## Exercise:
In the entries that follow, the lines from the one with "The screenshot above" through the one with "The elements are" are the ones to write out, exactly and with both ends included. Nothing else should appear.
[Opening Listed records section]
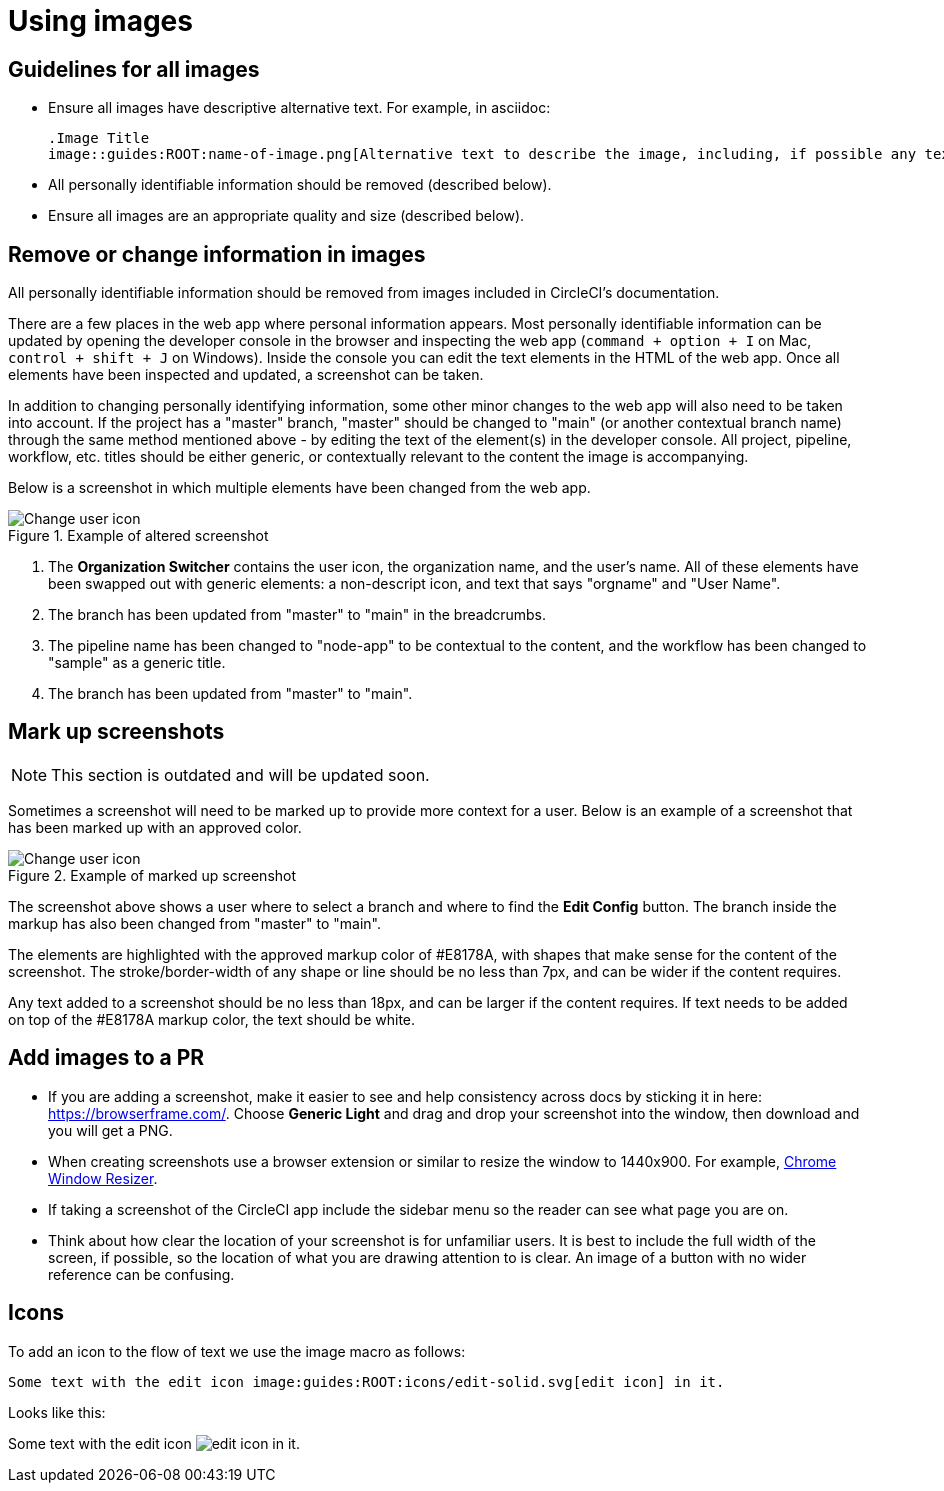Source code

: = Using images
:experimental:

== Guidelines for all images
* Ensure all images have descriptive alternative text. For example, in asciidoc:
+
[source,adoc]
----
.Image Title
image::guides:ROOT:name-of-image.png[Alternative text to describe the image, including, if possible any text in the image itself]
----
* All personally identifiable information should be removed (described below).
* Ensure all images are an appropriate quality and size (described below).

== Remove or change information in images

All personally identifiable information should be removed from images included in CircleCI's documentation.

There are a few places in the web app where personal information appears. Most personally identifiable information can be updated by opening the developer console in the browser and inspecting the web app (`command + option + I` on Mac, `control + shift + J` on Windows). Inside the console you can edit the text elements in the HTML of the web app. Once all elements have been inspected and updated, a screenshot can be taken.

In addition to changing personally identifying information, some other minor changes to the web app will also need to be taken into account. If the project has a "master" branch, "master" should be changed to "main" (or another contextual branch name) through the same method mentioned above - by editing the text of the element(s) in the developer console. All project, pipeline, workflow, etc. titles should be either generic, or contextually relevant to the content the image is accompanying.

Below is a screenshot in which multiple elements have been changed from the web app.

.Example of altered screenshot
image::guides:ROOT:style-guide_screenshot-sample.png[Change user icon, main]

1. The **Organization Switcher** contains the user icon, the organization name, and the user's name. All of these elements have been swapped out with generic elements: a non-descript icon, and text that says "orgname" and "User Name".

2. The branch has been updated from "master" to "main" in the breadcrumbs.

3. The pipeline name has been changed to "node-app" to be contextual to the content, and the workflow has been changed to "sample" as a generic title.

4. The branch has been updated from "master" to "main".

== Mark up screenshots

NOTE: This section is outdated and will be updated soon.

Sometimes a screenshot will need to be marked up to provide more context for a user. Below is an example of a screenshot that has been marked up with an approved color.

.Example of marked up screenshot
image::guides:ROOT:style-guide_screenshot-markup.png[Change user icon, main]

The screenshot above shows a user where to select a branch and where to find the **Edit Config** button. The branch inside the markup has also been changed from "master" to "main".

The elements are highlighted with the approved markup color of #E8178A, with shapes that make sense for the content of the screenshot. The stroke/border-width of any shape or line should be no less than 7px, and can be wider if the content requires.

Any text added to a screenshot should be no less than 18px, and can be larger if the content requires. If text needs to be added on top of the #E8178A markup color, the text should be white.

== Add images to a PR
* If you are adding a screenshot, make it easier to see and help consistency across docs by sticking it in here: https://browserframe.com/. Choose **Generic Light** and drag and drop your screenshot into the window, then download and you will get a PNG.

* When creating screenshots use a browser extension or similar to resize the window to 1440x900. For example, https://windowresizer.userecho.com/[Chrome Window Resizer].

* If taking a screenshot of the CircleCI app include the sidebar menu so the reader can see what page you are on.

* Think about how clear the location of your screenshot is for unfamiliar users. It is best to include the full width of the screen, if possible, so the location of what you are drawing attention to is clear. An image of a button with no wider reference can be confusing.

== Icons

To add an icon to the flow of text we use the image macro as follows:

[source,adoc]
----
Some text with the edit icon image:guides:ROOT:icons/edit-solid.svg[edit icon] in it.
----

Looks like this:

Some text with the edit icon image:guides:ROOT:icons/edit-solid.svg[edit icon] in it.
[Closing Listed records section]
## Response to this exercise:
The screenshot above shows a user where to select a branch and where to find the **Edit Config** button. The branch inside the markup has also been changed from "master" to "main".

The elements are highlighted with the approved markup color of #E8178A, with shapes that make sense for the content of the screenshot. The stroke/border-width of any shape or line should be no less than 7px, and can be wider if the content requires.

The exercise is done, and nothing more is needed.